- **Exercise goal**
Write out, without any change, the lines of the items below, starting at the line that contains "longitude: -83.9199" and ending at the line that contains "sub-region: Chatham County", with both of those lines included. Omit the pictures from your answer.

BEGIN Available data

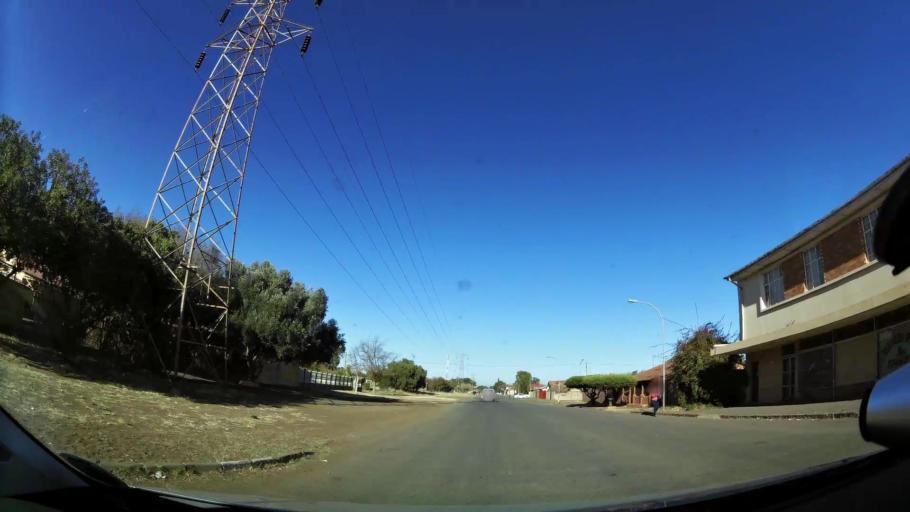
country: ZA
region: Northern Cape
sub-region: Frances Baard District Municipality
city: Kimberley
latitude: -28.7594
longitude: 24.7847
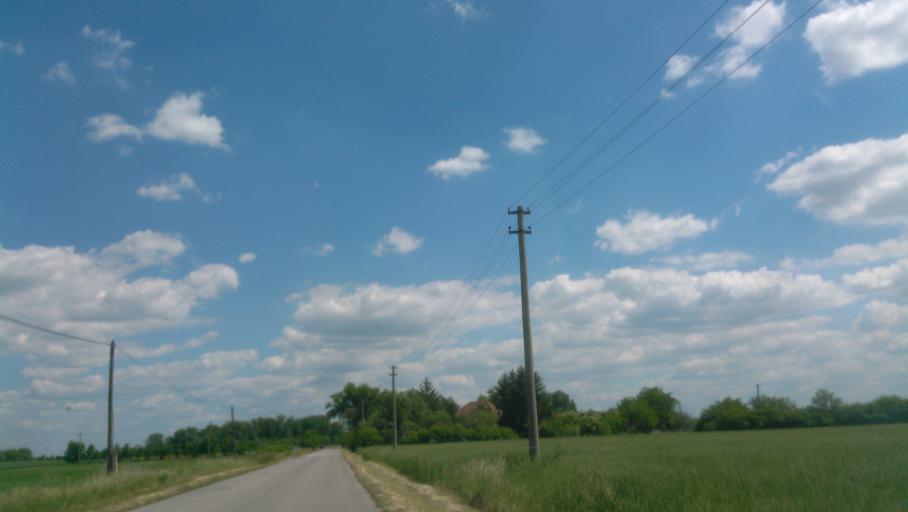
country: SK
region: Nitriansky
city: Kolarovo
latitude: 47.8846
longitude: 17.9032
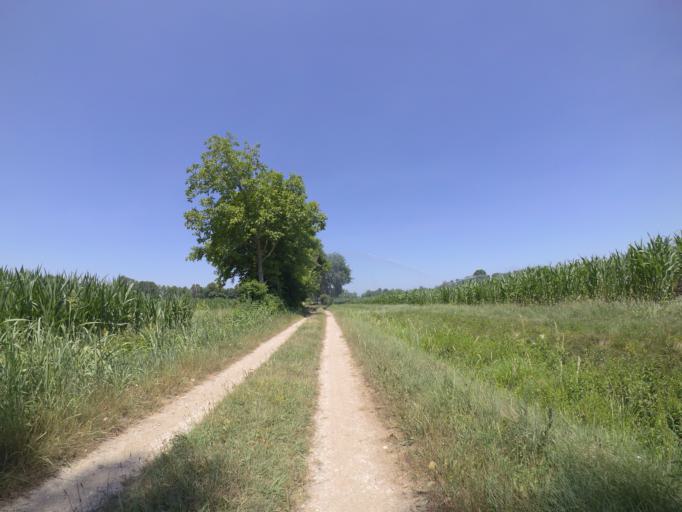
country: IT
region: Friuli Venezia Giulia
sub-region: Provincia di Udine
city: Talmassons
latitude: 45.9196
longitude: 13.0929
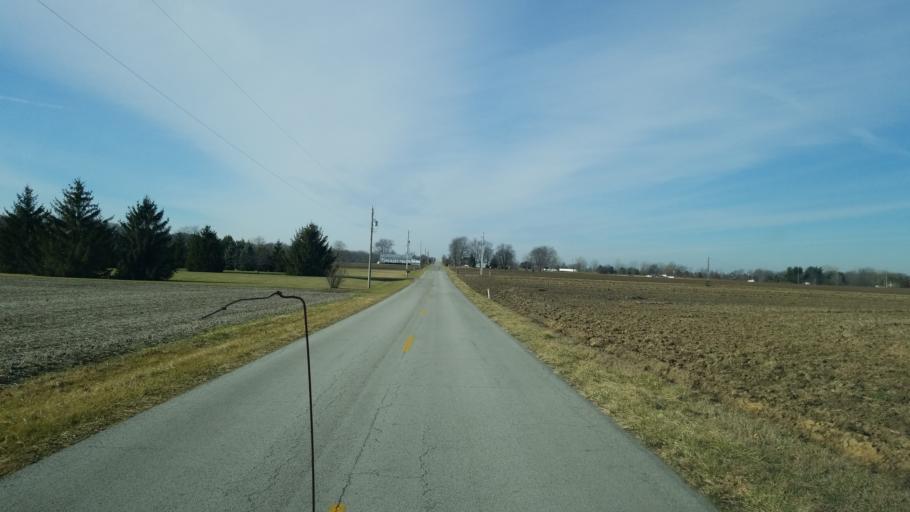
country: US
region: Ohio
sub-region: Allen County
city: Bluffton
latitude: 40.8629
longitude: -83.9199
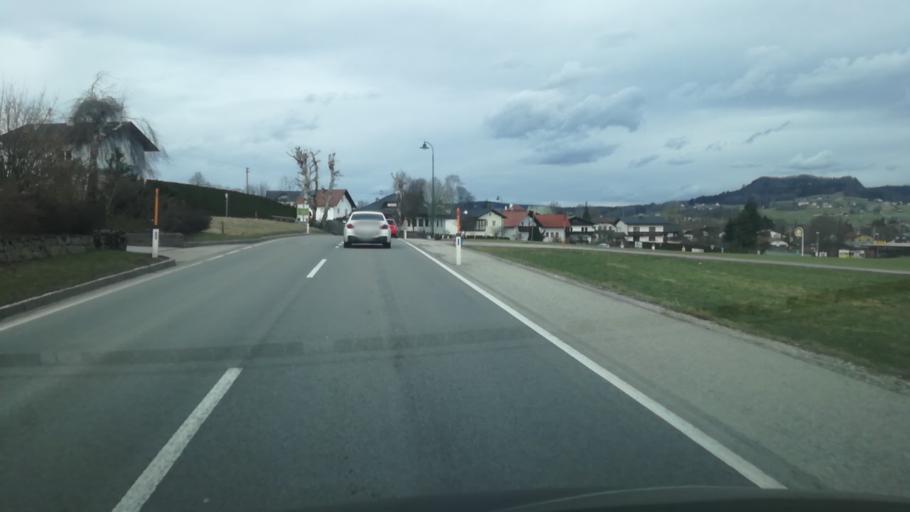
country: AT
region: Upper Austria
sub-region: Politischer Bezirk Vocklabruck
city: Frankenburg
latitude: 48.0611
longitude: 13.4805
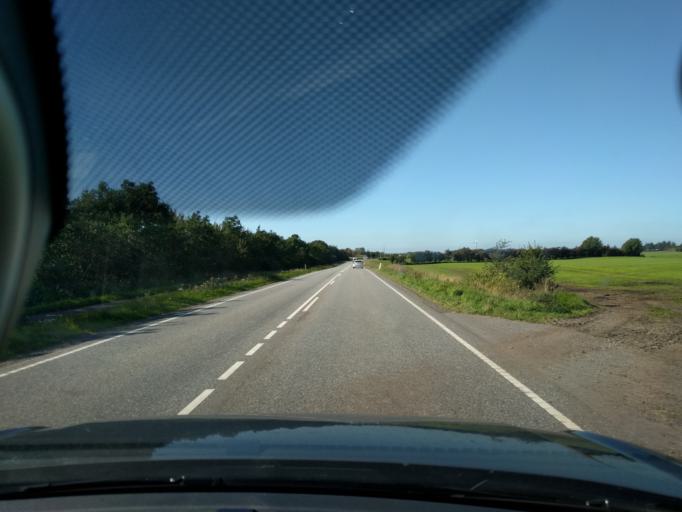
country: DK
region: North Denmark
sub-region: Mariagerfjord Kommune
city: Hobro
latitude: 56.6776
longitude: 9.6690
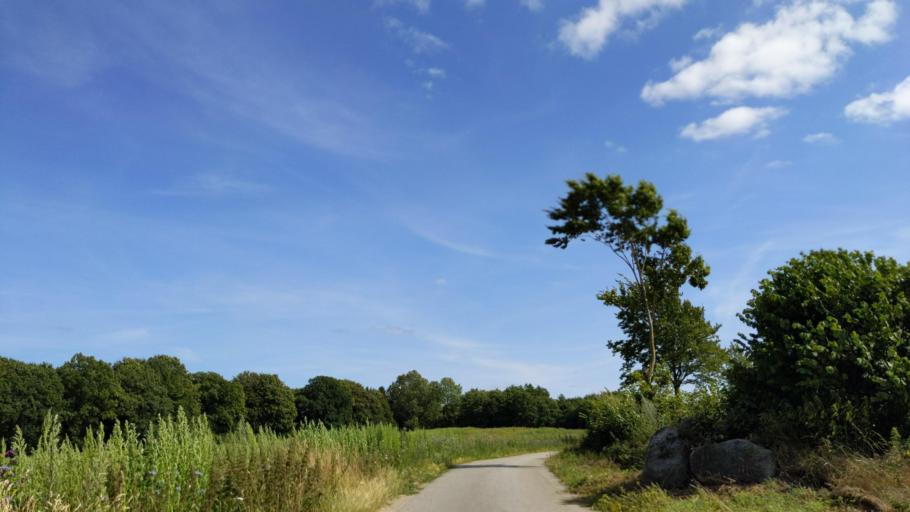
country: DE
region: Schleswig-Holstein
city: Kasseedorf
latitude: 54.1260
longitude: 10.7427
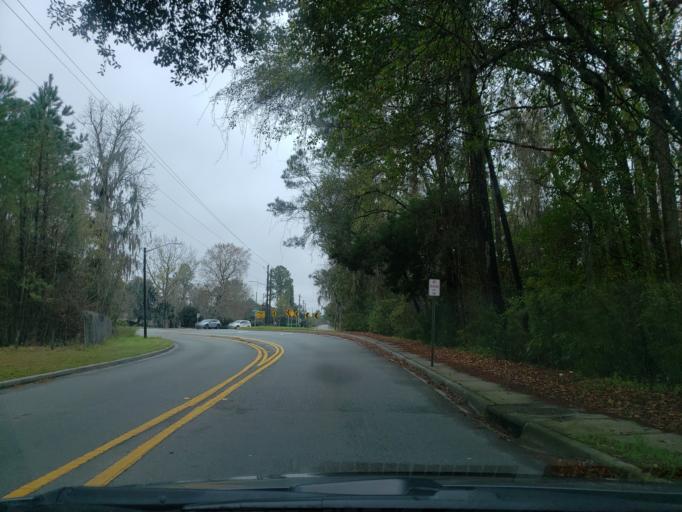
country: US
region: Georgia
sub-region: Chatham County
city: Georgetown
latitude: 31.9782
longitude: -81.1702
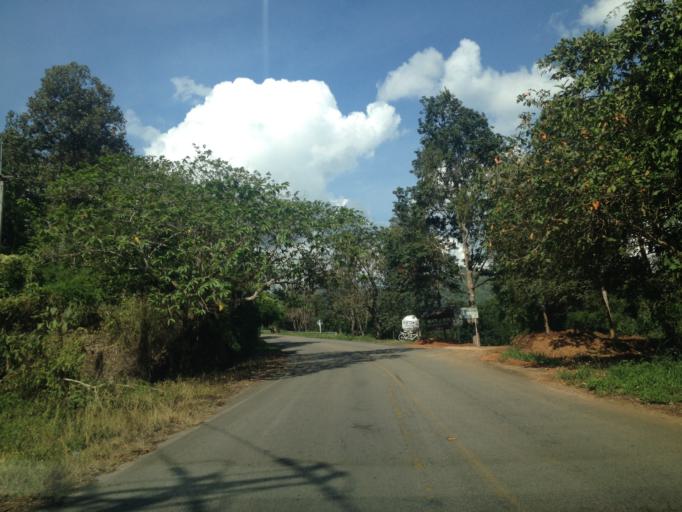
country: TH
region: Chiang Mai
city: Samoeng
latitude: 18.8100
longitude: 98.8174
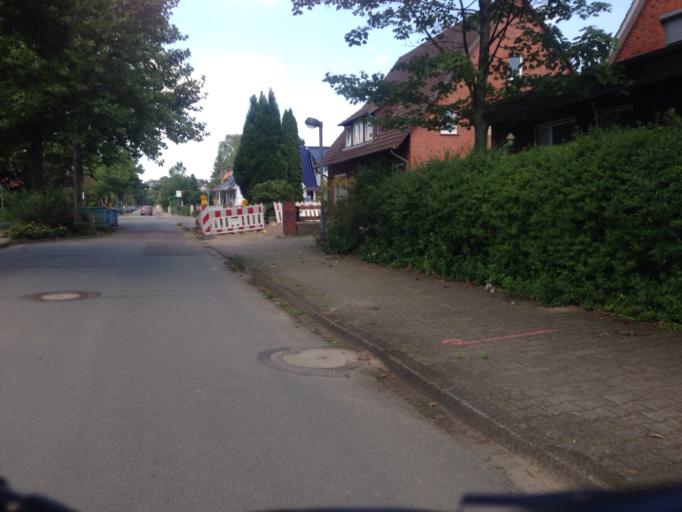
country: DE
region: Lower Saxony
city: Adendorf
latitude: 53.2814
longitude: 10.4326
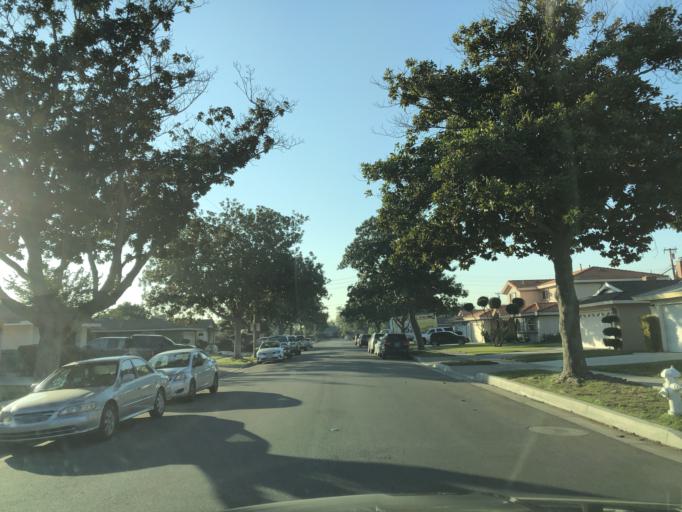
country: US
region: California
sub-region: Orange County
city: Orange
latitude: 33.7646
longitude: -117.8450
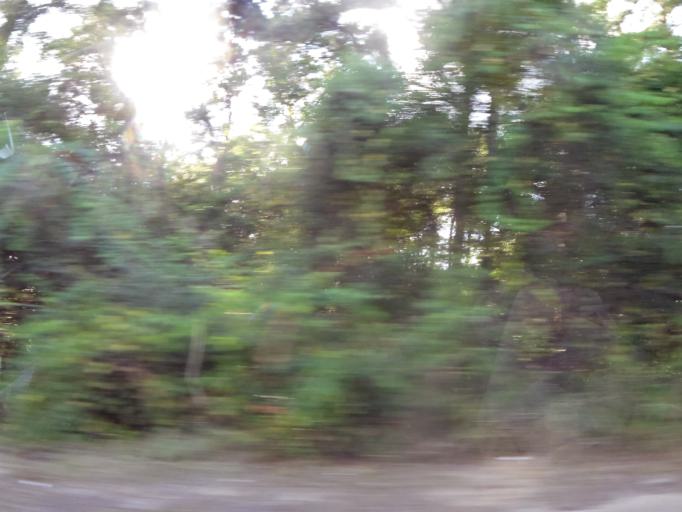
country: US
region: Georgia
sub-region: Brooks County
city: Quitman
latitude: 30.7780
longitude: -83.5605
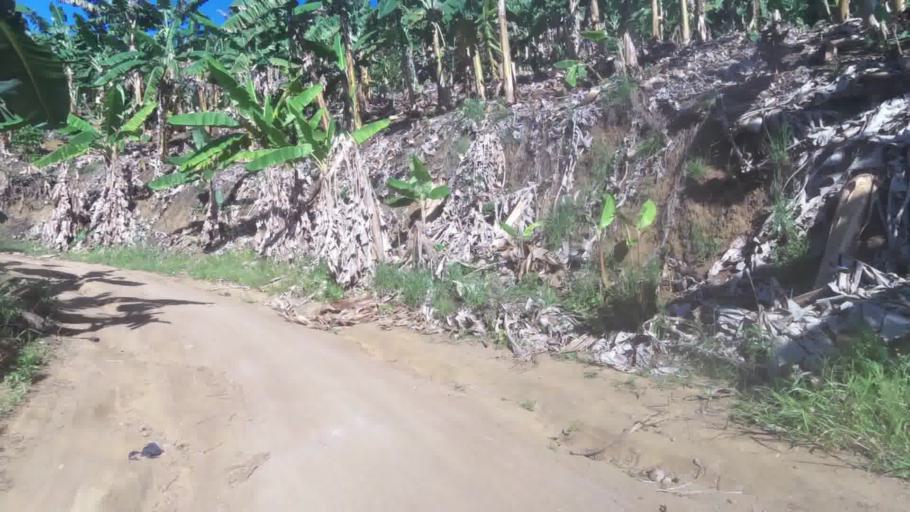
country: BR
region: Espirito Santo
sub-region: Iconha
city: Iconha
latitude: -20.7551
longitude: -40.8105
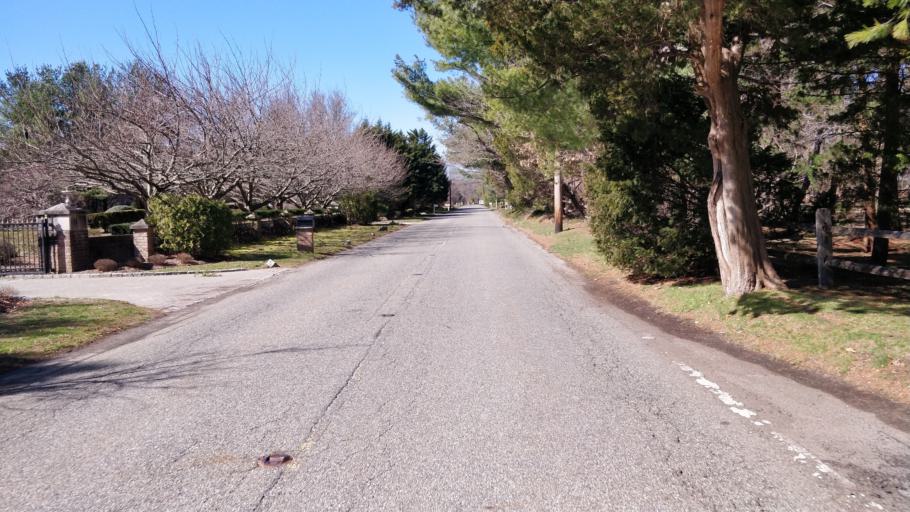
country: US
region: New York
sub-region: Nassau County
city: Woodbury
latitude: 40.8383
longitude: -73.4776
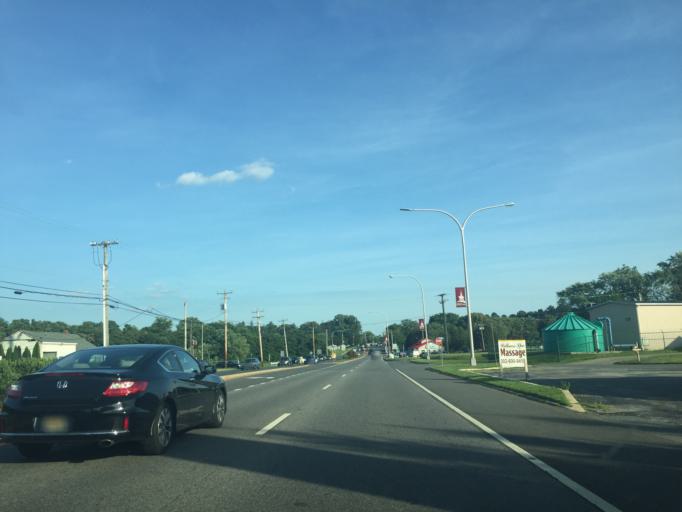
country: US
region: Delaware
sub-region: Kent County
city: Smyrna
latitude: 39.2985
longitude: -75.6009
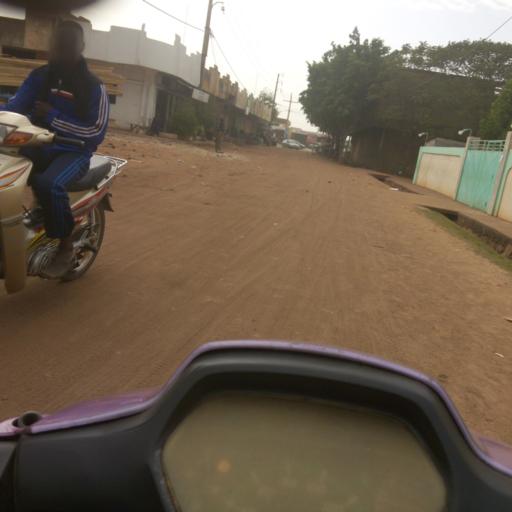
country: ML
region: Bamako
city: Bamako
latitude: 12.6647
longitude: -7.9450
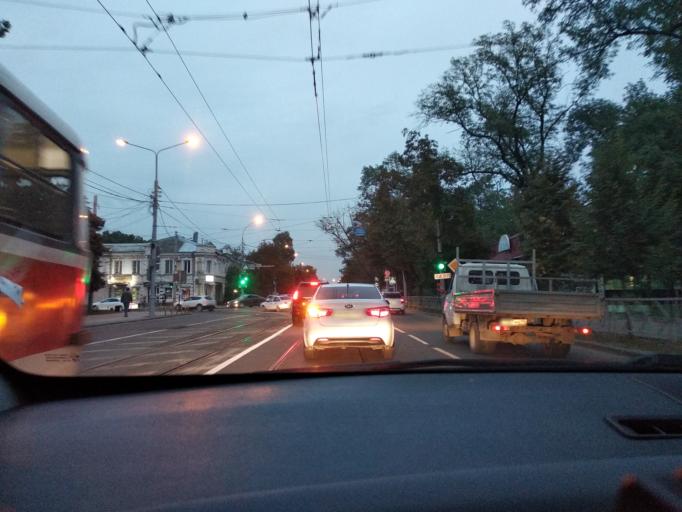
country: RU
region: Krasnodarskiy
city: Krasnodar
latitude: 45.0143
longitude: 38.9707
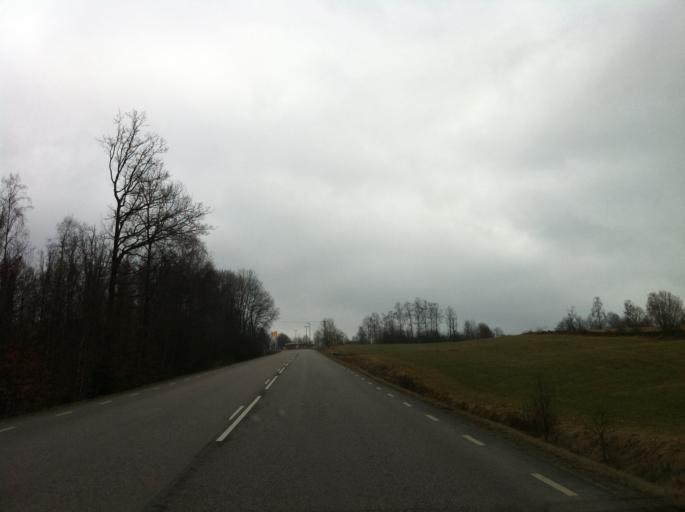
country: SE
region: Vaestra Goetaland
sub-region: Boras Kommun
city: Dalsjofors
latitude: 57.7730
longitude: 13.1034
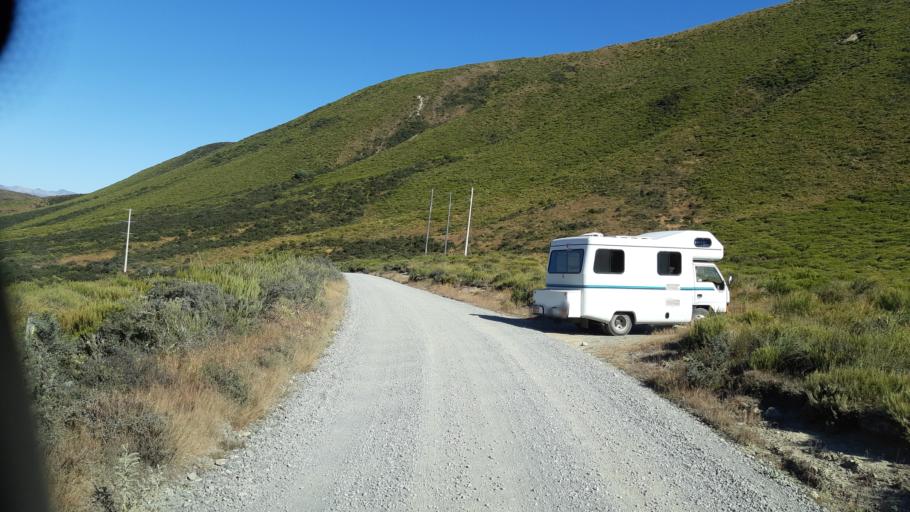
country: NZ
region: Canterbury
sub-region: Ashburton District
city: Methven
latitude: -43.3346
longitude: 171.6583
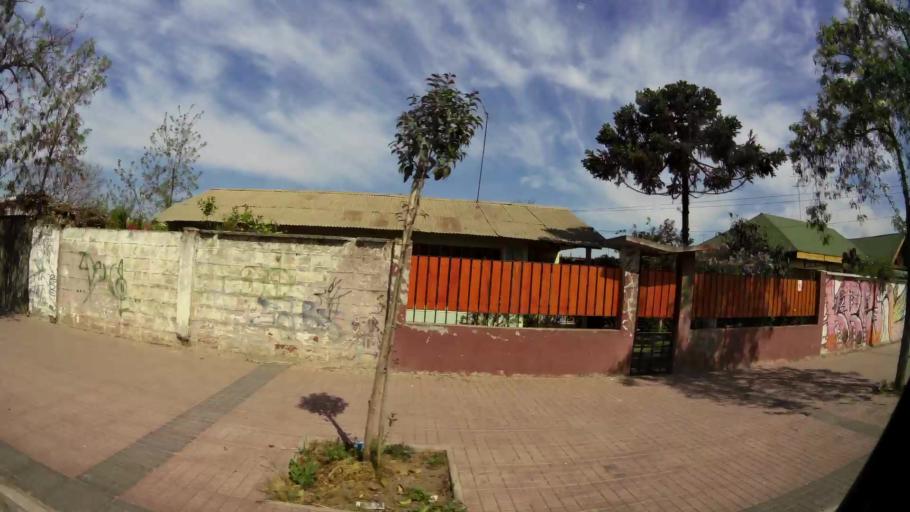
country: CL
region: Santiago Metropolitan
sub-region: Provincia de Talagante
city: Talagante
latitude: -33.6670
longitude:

END Available data

- **Output below**
longitude: -83.9199
country: AT
region: Upper Austria
sub-region: Politischer Bezirk Vocklabruck
city: Frankenburg
latitude: 48.0611
longitude: 13.4805
country: DK
region: North Denmark
sub-region: Mariagerfjord Kommune
city: Hobro
latitude: 56.6776
longitude: 9.6690
country: DE
region: Schleswig-Holstein
city: Kasseedorf
latitude: 54.1260
longitude: 10.7427
country: US
region: Georgia
sub-region: Chatham County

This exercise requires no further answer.